═══ Given text

UNITED STATES
SECURITIES AND EXCHANGE COMMISSION
FORM 8-K
CURRENT REPORT
Pursuant to Section 13 OR 15(d) of the Securities Exchange Act of 1934
Date of Report (Date of earliest event reported): July 18, 2005
POLARIS INDUSTRIES INC.
Minnesota | 1-11411 | 41-1790959 | ||
(State of Incorporation) | (Commission File Number) | (I.R.S. Employer Identification No.) |
2100 Highway 55
Medina, Minnesota 55340
(Address of principal executive offices)
(Zip Code)
(763) 542-0500
(Registrants telephone number, including area code)
Check the appropriate box below if the Form 8-K filing is intended to simultaneously satisfy the filing obligation of the registrant under any of the following provisions:
o | Written communications pursuant to Rule 425 under the Securities Act (17 CFR 230.425) |
o | Soliciting material pursuant to Rule 14a-12(b) under the Exchange Act (17 CFR 240.14a-12(b)) |
o | Pre-commencement communications pursuant to Rule 14d-2(b) under the Exchange Act (17 CFR 240.14d-2(b)) |
o | Pre-commencement communications pursuant to Rule 13e-4(c) under the Exchange Act (17 CFR 240.13e-4(c)) |
Item 1.01 Entry into a Material Definitive Agreement.
On July 18, 2005, a subsidiary of Polaris Industries Inc. (the Company) entered into a definitive agreement for the purchase from an institutional investor of approximately a 24% interest in KTM Power Sports AG, formerly known as Cross Holding AG (KTM), the holding company for Austrian motorcycle manufacturer KTM Sportmotorcycle AG. The purchase price for the interest in KTM is Euros 66.6 million or approximately $80 million cash, which represents approximately a 12% discount to the current market value of the KTM shares being purchased. The discount reflects the size of the block of shares to be purchased and the fact that the shares are thinly traded. The purchase will be financed with funds from the Companys existing senior credit facility. The actual number of shares purchased and the purchase price is subject to reduction depending upon the number of shares of KTM Power Sports AG outstanding on the closing date.
The closing of the transaction, which is currently expected to occur in the third quarter of this calendar year, is subject to (i) receipt of certain international regulatory approvals, including the German Federal Cartel Office, and (ii) the termination or expiration of the waiting period under the Hart-Scott-Rodino Antitrust Improvements Act of 1976, as amended.
In connection with the transaction, the Company, through its Austrian subsidiary, entered into a Call Option Agreement dated July 18, 2005 (the Call Option Agreement) with Cross Industries AG (Cross Industries), under which each of the parties has been granted a series of call rights to acquire the others ownership interest in KTM, which rights generally become exercisable after the end of the third quarter in October 2007. Upon the occurrence of certain events, such as the death of key members of KTMs management or a change in control of the Company, the vesting of these call rights may be accelerated. The purchase price per share for the call rights will be formula-based depending, in part, upon the financial performance of both companies for the 12-month period ending on the measurement date. In the event the Company exercises its call right, the purchase price may be payable in cash or a combination of cash and shares of the Companys common stock.

══════

*Tasks to carry out:*
[1] Copy the Polaris filing from "Check the appropriate" up to and including "Material Definitive Agreement.", substituting "Written notices" for "Written communications".
[2] Resume the Polaris filing, picking up right after its last sentence.
The items placed after the Polaris filing have no role in this work.

═══ Data records

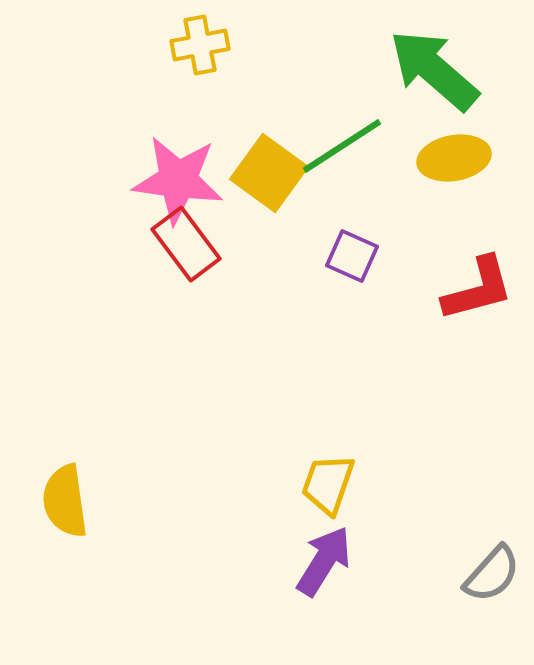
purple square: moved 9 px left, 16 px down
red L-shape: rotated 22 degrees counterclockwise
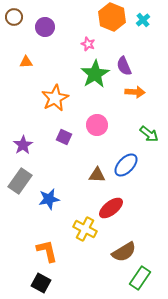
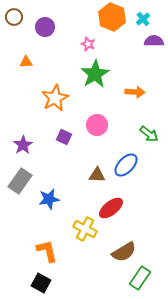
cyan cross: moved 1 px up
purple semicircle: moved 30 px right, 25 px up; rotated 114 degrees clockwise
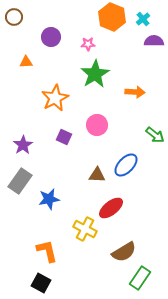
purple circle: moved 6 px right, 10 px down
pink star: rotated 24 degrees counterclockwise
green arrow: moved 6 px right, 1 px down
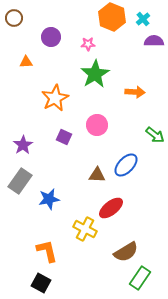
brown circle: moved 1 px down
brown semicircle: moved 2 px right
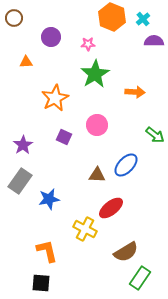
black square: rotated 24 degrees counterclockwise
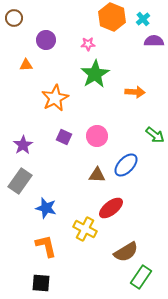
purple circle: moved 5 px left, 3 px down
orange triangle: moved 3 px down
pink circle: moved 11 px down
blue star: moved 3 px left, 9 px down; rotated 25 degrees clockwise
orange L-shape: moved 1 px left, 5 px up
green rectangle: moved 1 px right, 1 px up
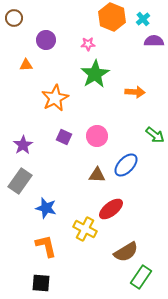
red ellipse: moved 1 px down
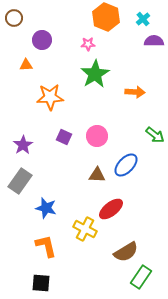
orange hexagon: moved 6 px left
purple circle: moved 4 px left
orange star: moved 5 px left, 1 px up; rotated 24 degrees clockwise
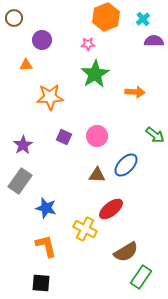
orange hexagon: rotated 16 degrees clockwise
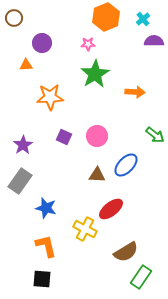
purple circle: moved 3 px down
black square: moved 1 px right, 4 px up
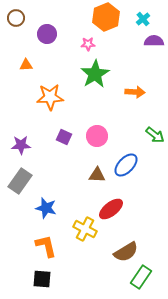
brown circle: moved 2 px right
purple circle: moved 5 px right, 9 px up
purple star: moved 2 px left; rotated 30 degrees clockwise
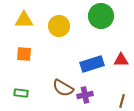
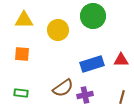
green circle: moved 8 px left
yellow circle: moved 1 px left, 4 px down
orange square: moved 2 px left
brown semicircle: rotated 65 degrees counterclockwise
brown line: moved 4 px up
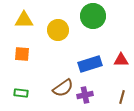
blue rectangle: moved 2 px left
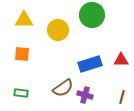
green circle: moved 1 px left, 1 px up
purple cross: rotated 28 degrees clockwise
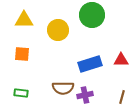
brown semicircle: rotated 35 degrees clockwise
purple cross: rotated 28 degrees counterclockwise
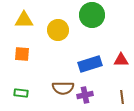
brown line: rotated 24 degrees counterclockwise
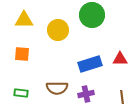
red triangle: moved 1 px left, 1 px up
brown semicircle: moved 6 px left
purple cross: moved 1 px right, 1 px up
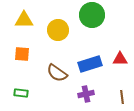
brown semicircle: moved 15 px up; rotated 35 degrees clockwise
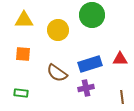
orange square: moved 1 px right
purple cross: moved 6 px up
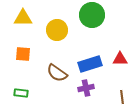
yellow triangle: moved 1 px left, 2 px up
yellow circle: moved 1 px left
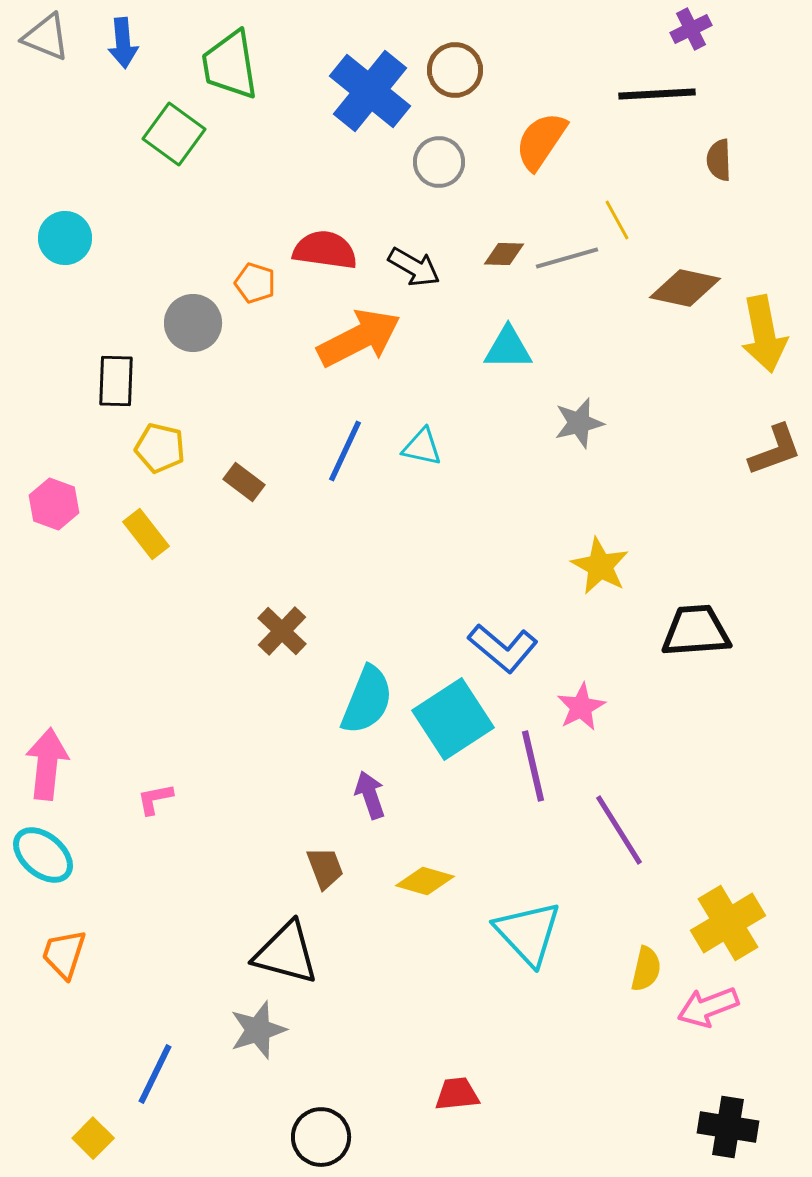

══════

*Expected results:*
[1]
Check the appropriate box below if the Form 8-K filing is intended to simultaneously satisfy the filing obligation of the registrant under any of the following provisions:
o | Written notices pursuant to Rule 425 under the Securities Act (17 CFR 230.425) |
o | Soliciting material pursuant to Rule 14a-12(b) under the Exchange Act (17 CFR 240.14a-12(b)) |
o | Pre-commencement communications pursuant to Rule 14d-2(b) under the Exchange Act (17 CFR 240.14d-2(b)) |
o | Pre-commencement communications pursuant to Rule 13e-4(c) under the Exchange Act (17 CFR 240.13e-4(c)) |
Item 1.01 Entry into a Material Definitive Agreement.

[2]
The foregoing description of the terms of the Call Option Agreement is qualified in its entirety by reference to the Call Option Agreement, which is attached to this Current Report on Form 8-K as Exhibit 2.1.
Item 2.03 Creation of a Direct Financial Obligation or an Obligation under an Off-Balance Sheet Arrangement of a Registrant.
Pursuant to the Call Option Agreement described above in Item 1.01 of this Current Report, which disclosure is incorporated herein by reference, the Company has call rights to acquire capital shares of KTM, and, if exercised, the Company may be required to pay the purchase price in cash or a combination of cash and shares of the Companys common stock.
Item 3.02 Unregistered Sales of Equity Securities.
Pursuant to the Call Option Agreement described above in Item 1.01 of this Current Report, which disclosure is incorporated herein by reference, the Company has call rights to acquire capital shares of KTM, and, if exercised, the Company may be required to pay up to 2/3rds of the purchase price in the form of newly issued shares of common stock of the Company. The actual number of shares that would be issued will be determined by dividing the amount of the payment by the average closing price per share of Company common stock during the 10-day period beginning on the third trading day immediately following the Companys public announcement of its financial results for the third quarter of calendar year 2007. If any shares of Company common stock are issued, the issuance will be made pursuant to an exemption from registration provided by Section 4(2) of the Securities Act of 1933, as amended.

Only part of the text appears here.